▸ **THE PROBLEM**
Only lines with the string "Objetivos" should be returned from the data below.

[Collection entries]
○ ○ ○ ○

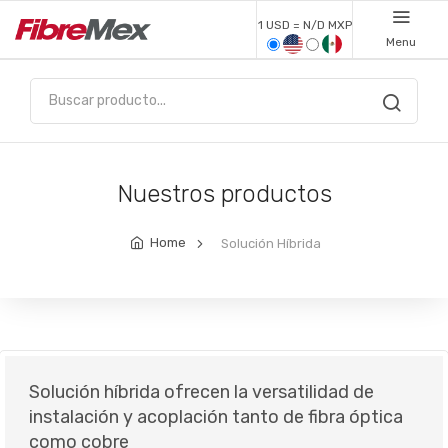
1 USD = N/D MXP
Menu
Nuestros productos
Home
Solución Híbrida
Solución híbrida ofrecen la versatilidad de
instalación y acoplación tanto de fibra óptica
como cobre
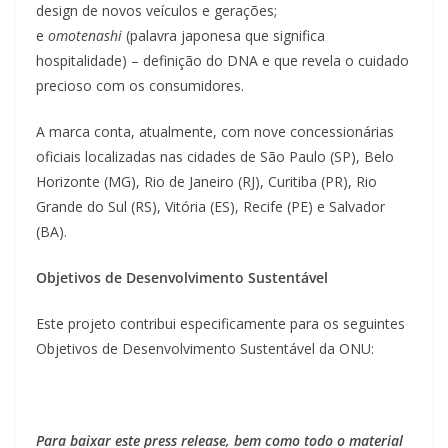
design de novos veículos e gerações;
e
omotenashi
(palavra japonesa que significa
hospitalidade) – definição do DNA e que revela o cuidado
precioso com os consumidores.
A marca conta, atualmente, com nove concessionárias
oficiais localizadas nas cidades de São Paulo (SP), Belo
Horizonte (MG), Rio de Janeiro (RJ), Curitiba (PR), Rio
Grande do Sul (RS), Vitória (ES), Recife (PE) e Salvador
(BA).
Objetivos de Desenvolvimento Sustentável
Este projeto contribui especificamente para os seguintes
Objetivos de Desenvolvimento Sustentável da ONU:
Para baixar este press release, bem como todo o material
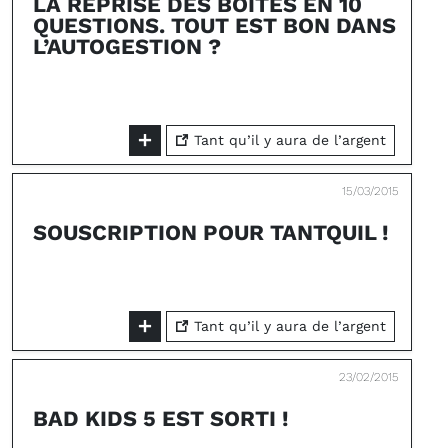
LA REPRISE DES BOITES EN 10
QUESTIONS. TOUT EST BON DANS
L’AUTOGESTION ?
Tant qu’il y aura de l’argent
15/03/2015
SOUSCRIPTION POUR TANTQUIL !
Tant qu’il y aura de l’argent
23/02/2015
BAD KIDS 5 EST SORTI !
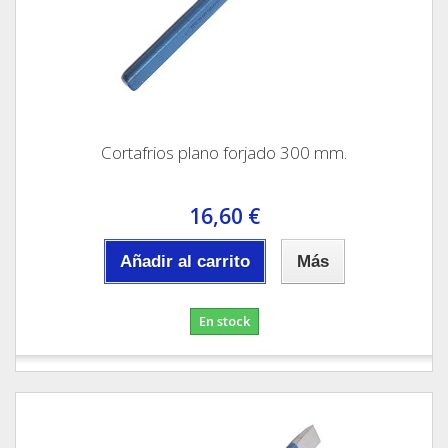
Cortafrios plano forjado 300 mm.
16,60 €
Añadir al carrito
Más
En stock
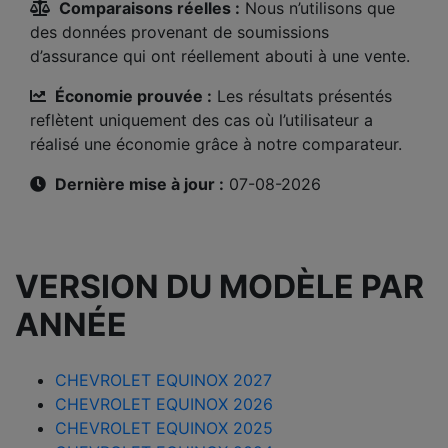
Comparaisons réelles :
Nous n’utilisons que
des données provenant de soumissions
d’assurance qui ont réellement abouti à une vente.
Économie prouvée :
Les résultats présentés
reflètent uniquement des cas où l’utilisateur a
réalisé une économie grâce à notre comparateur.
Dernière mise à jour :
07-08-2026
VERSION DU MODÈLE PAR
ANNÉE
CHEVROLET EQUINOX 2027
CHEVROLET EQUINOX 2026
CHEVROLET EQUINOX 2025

○ ○ ○ ○

▸ **SOLUTION TO THIS EXERCISE**
Objetivos de Desenvolvimento Sustentável
Objetivos de Desenvolvimento Sustentável da ONU:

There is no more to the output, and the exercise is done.